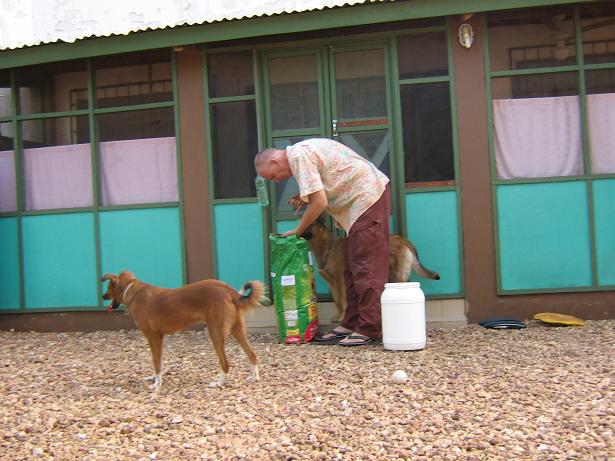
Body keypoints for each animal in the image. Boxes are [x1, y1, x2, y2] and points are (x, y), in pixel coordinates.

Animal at [101, 270, 264, 388]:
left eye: (108, 287)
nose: (102, 296)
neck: (131, 291)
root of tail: (229, 290)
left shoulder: (153, 337)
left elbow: (156, 363)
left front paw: (156, 384)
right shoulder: (159, 338)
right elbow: (159, 362)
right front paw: (156, 379)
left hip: (216, 332)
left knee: (225, 363)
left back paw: (218, 383)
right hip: (238, 330)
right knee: (252, 354)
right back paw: (253, 377)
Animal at [302, 217, 438, 320]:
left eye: (310, 224)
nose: (298, 232)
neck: (327, 247)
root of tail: (404, 240)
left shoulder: (340, 281)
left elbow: (341, 300)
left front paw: (342, 317)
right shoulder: (332, 283)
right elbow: (337, 302)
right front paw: (338, 316)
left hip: (396, 276)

## Your instructions
Please give an exact printout of all the records, pictures aside.

## Result of this exercise
Body keypoints for each animal in the image. Boxes are [x1, y1, x2, y2] and points are (x, y), in pixel coordinates.

Animal at [101, 270, 264, 388]:
left eye: (108, 287)
nose: (102, 296)
neck: (131, 291)
root of tail: (229, 290)
left shoulder: (153, 337)
left elbow: (156, 363)
left front paw: (156, 384)
right shoulder: (159, 338)
right elbow: (159, 362)
right front paw: (156, 379)
left hip: (216, 332)
left knee: (225, 363)
left back paw: (218, 383)
right hip: (238, 330)
right knee: (252, 354)
right back paw: (253, 377)
Animal at [302, 217, 438, 320]:
left eye: (310, 224)
nose: (298, 232)
neck: (327, 247)
root of tail: (404, 240)
left shoulder: (340, 281)
left elbow: (341, 300)
left front paw: (342, 317)
right shoulder: (332, 283)
right elbow: (337, 302)
right front paw: (338, 316)
left hip: (396, 276)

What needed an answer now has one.